Humphrey Luya
- Full name: Humphrey Fleetwood Luya
- Born: 3 February 1918 West Derby, Liverpool, England
- Died: 9 May 2008 (aged 90) Steeton, West Yorkshire, England

Rugby union career
- Position: Lock

International career
- Years: Team / Apps / (Points)
- 1948–49: England / 5 / (0)

= Humphrey Luya =

England international rugby union player

Humphrey Fleetwood Luya (3 February 1918 – 9 May 2008) was an English international rugby union player.

Luya was born in West Derby, Liverpool, and educated at Merchant Taylors' Boys' School.

After joining the Royal Artillery in 1939, Luya served in North Africa during the early stages of World War II. He was captured in 1941 while fighting in Crete and held at the Stalag XVIII-A prisoner of war camp outside Wolfsburg, Austria, before being transferred to Oflag IX-A/H in central Germany. With Russian troops advancing in 1945, Luya and his fellow prisoners were marched out of camp by the Germans and he made a successful escape by bolting into the woods, along with Lieutenant Colonel George Kennard. They were discovered two-days later by American soldiers, who needed to be talked out of shooting the two blond-haired Britons, having initially believed they were Germans in disguise.

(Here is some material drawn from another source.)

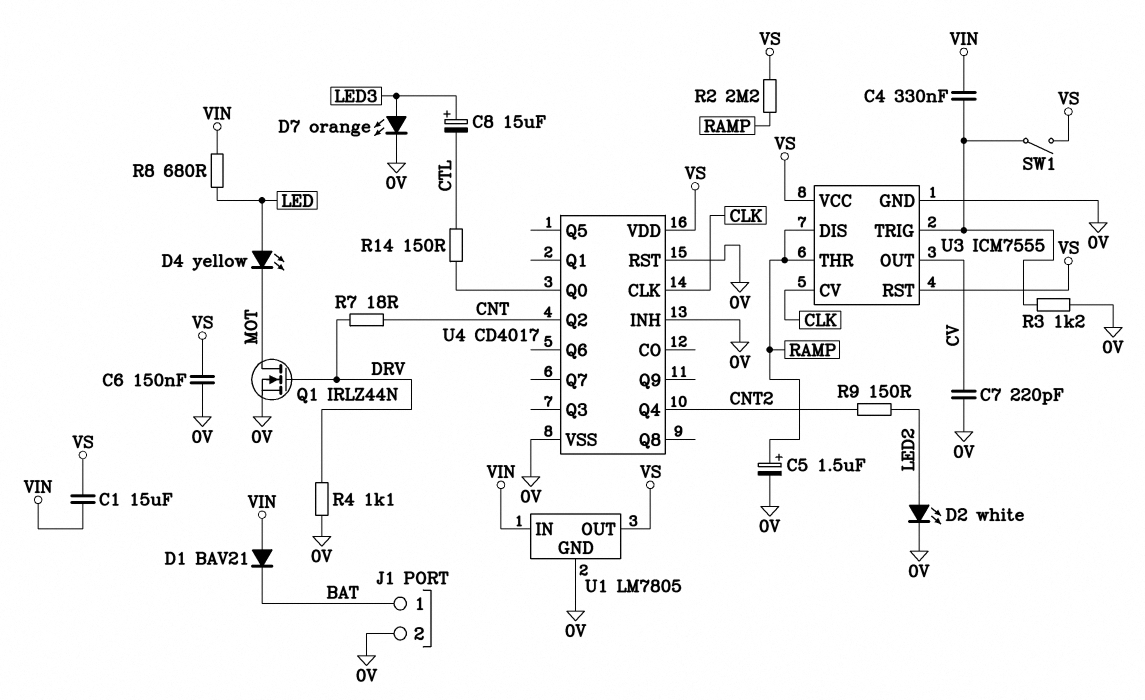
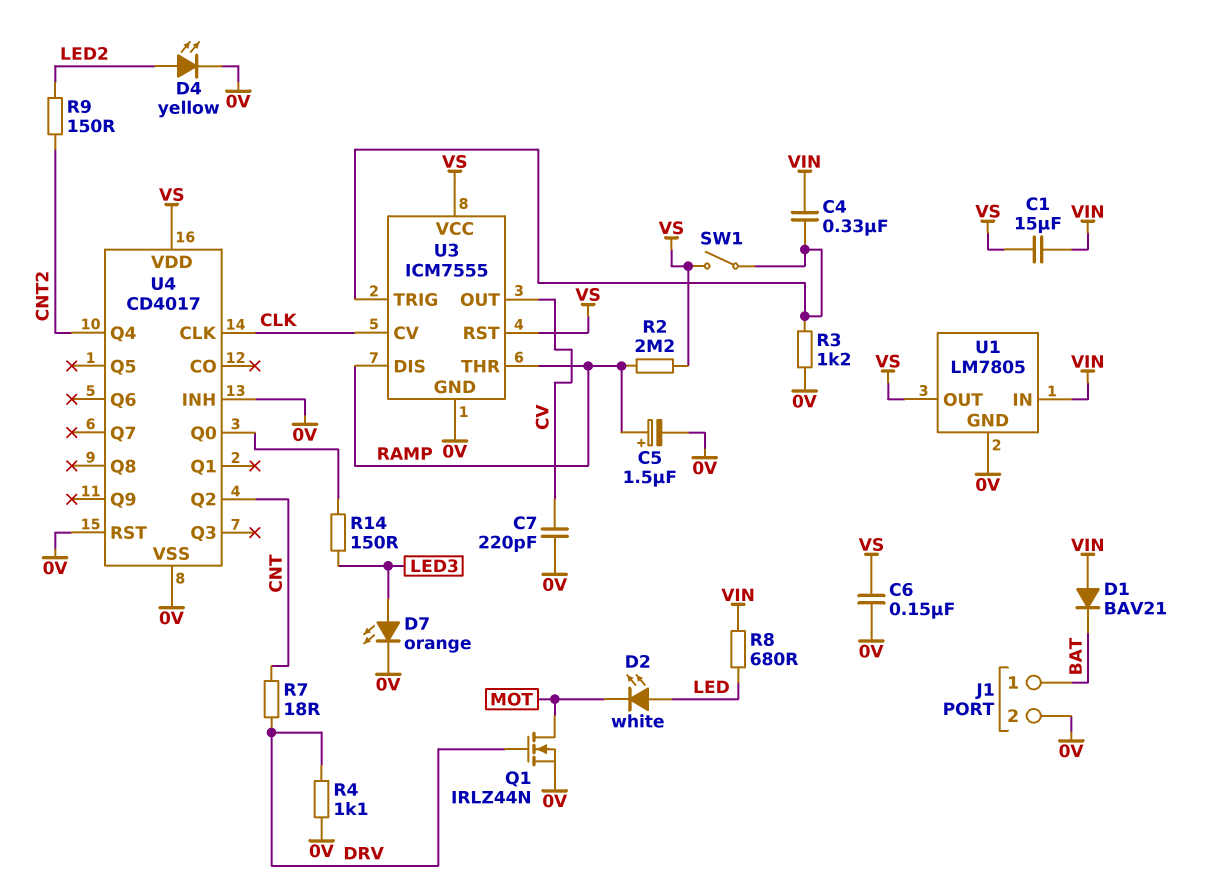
C8: 15uF (plus LED3, minus CTL) -> none
D2: LED white (A LED2, K 0V) -> LED white (A LED, K MOT)
D4: LED yellow (A LED, K MOT) -> LED yellow (A LED2, K 0V)
R14: 150 (CTL, U4/Q0) -> 150 (LED3, U4/Q0)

Luya, a Waterloo player both sides of the war, was in the Lancashire-Cheshire representative side which defeated the 1947–48 Wallabies tourists and gained his first England call up for the 1948 Five Nations, replacing former captain Joe Mycock. A lock, Luya was capped five times for England, all in Five Nations fixtures. He had two years as captain of Leeds club Headingley and won three County Championships with Lancashire.